Extracted page text data:
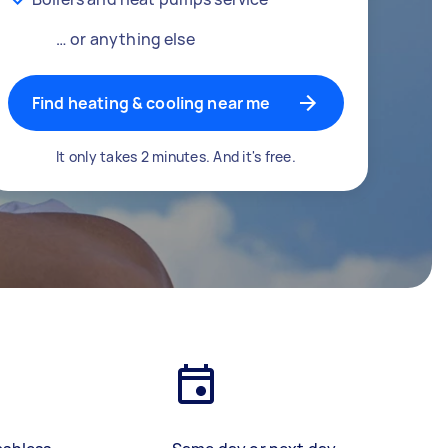
… or anything else
Find heating & cooling near me
It only takes 2 minutes. And it's free.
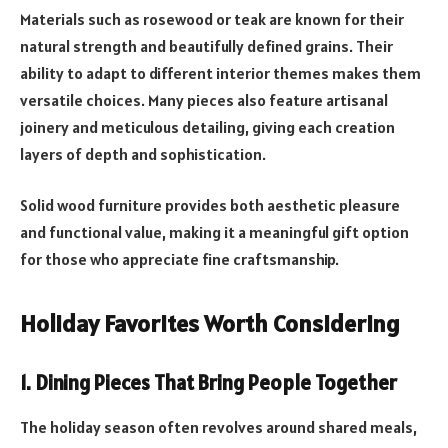
Materials such as rosewood or teak are known for their
natural strength and beautifully defined grains. Their
ability to adapt to different interior themes makes them
versatile choices. Many pieces also feature artisanal
joinery and meticulous detailing, giving each creation
layers of depth and sophistication.
Solid wood furniture provides both aesthetic pleasure
and functional value, making it a meaningful gift option
for those who appreciate fine craftsmanship.
Holiday Favorites Worth Considering
1. Dining Pieces That Bring People Together
The holiday season often revolves around shared meals,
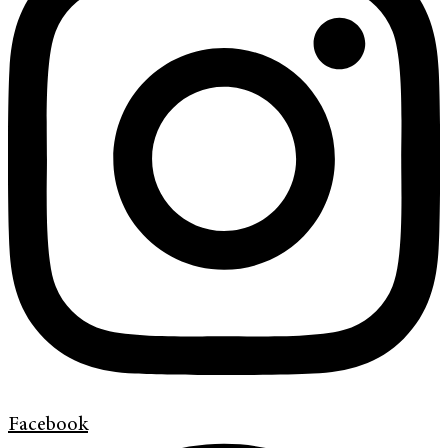
Facebook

■ DESCRIPTION OF THE TASK:
Restate all of the data word for word and include no pictures.

■ EXPECTED ANSWER:
… or anything else
Find heating & cooling near me
It only takes 2 minutes. And it's free.
Materials such as rosewood or teak are known for their
natural strength and beautifully defined grains. Their
ability to adapt to different interior themes makes them
versatile choices. Many pieces also feature artisanal
joinery and meticulous detailing, giving each creation
layers of depth and sophistication.
Solid wood furniture provides both aesthetic pleasure
and functional value, making it a meaningful gift option
for those who appreciate fine craftsmanship.
Holiday Favorites Worth Considering
1. Dining Pieces That Bring People Together
The holiday season often revolves around shared meals,
Facebook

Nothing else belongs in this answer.